• Text block
┌──
About The Kaʻū Calendar

Ka`u, Hawai`i, United States
A locally owned and run community newspaper (www.kaucalendar.com) distributed in print to all Ka`u District residents of Ocean View, Na`alehu, Pahala, Hawai`i Volcanoes National Park, Volcano Village and Miloli`i on the Big Island of Hawai`i. This blog is where you can catch up on what's happening daily with our news briefs. This blog is provided by The Ka`u Calendar Newspaper (kaucalendar.com), Pahala Plantation Cottages (pahalaplantationcottages.com), Local Productions, Inc. and the Edmund C. Olson Trust.

Wednesday, August 17, 2022

Ka‘ū News Briefs, Wednesday, Aug. 17, 2022

Nāhuku, formerly known as Thurston Lava Tube, has reopened after 18 days of closure to the public,
due to movement of an overhanging rock slab. NPS photo by Janice Wei
NĀHUKU, THE POPULAR LAVA TUBE in Hawaiʻi Volcanoes National Park, has reopened following data monitoring and inspection of a fracture near a large overhanging rock slab at the apex of the lava tube. Park management closed Nāhuku on July 30 when data from a crackmeter installed inside the lava tube revealed that a fracture near the large rock slab in its ceiling had narrowed by 2.47 mm.
└──
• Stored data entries
┌──
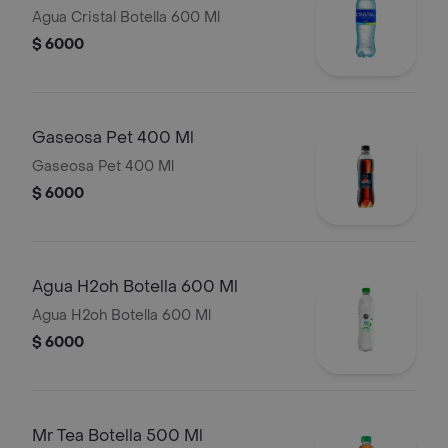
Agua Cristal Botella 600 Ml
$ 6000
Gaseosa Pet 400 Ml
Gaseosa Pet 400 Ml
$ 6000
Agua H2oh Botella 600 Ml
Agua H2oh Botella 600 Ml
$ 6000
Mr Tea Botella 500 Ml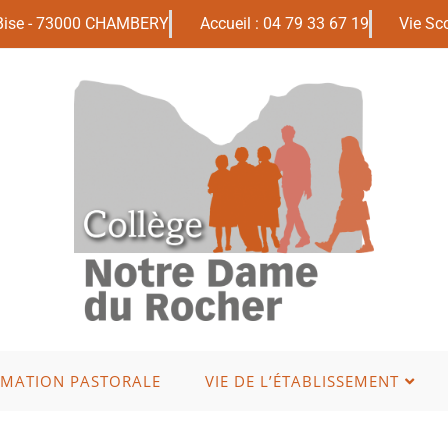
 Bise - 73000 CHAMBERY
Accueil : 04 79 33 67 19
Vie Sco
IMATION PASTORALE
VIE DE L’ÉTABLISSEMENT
└──
┌──
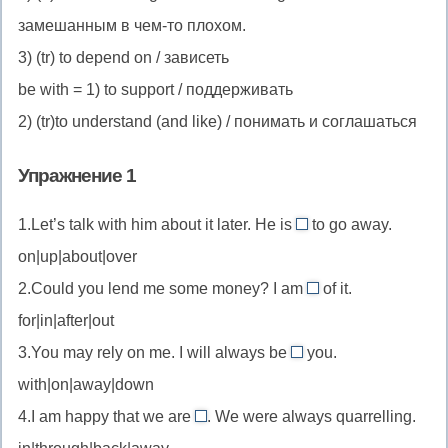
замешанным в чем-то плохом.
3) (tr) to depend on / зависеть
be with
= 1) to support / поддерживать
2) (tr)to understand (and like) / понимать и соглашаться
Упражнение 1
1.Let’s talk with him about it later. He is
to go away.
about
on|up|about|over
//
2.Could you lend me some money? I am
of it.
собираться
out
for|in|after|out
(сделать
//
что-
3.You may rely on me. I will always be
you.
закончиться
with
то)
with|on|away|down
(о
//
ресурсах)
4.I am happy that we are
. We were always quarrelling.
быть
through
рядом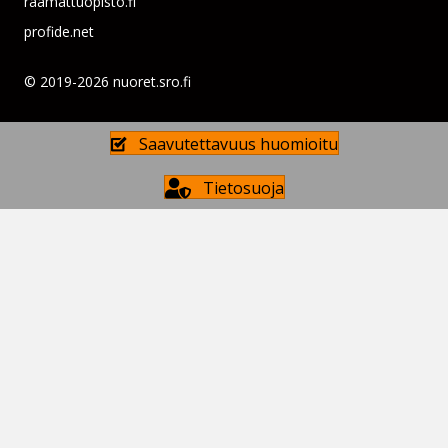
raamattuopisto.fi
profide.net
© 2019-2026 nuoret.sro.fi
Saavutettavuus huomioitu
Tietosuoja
└──
• Requirement 1
Could you turn the paragraph beginning "A locally owned and run community newspaper" on the Kaʻū Calendar page into a short bulleted list that keeps its main facts?
• Requirement 2
Which communities and areas does the Kaʻū Calendar page say receive the newspaper in print?
• Requirement 3
Would you carry on the Kaʻū Calendar page's news brief about the Nāhuku lava tube, starting after its last sentence?

• Answer 1
- Locally owned and run community newspaper (www.kaucalendar.com)
- Distributed in print to all Ka`u District residents of Ocean View, Na`alehu, Pahala, Hawai`i Volcanoes National Park, Volcano Village and Miloli`i on the Big Island of Hawai`i
- Its blog carries daily news briefs
- Blog provided by The Ka`u Calendar Newspaper, Pahala Plantation Cottages, Local Productions, Inc. and the Edmund C. Olson Trust

• Answer 2
- Ocean View
- Na`alehu
- Pahala
- Hawai`i Volcanoes National Park
- Volcano Village
- Miloli`i

• Answer 3
    Movement recorded on the crackmeter had been less than 1 mm since November 2019. In response to the new movement, National Park Service Geomorphologist Eric Bilderback recommended closure of the lava tube for monitoring and evaluation.
    A Park statement on Wednesday said, "Data collected during the 18-day closure demonstrated a return of movement similar to the previous record. This data, combined with expert analysis and a physical inspection, allow Nāhuku to safely reopen. In addition, the daily average velocity, the speed at which the crackmeter is either expanding or contracting, has been below the velocity thresholds established by the National Park Service as normal in Nāhuku since monitoring began in 2019."
   Park Superintendent Rhonda Loh said, "Conditions are constantly changing on this living lava landscape, but safety is always our top priority. We appreciate everyone's patience as we monitored the fracture and collected data from Nāhuku."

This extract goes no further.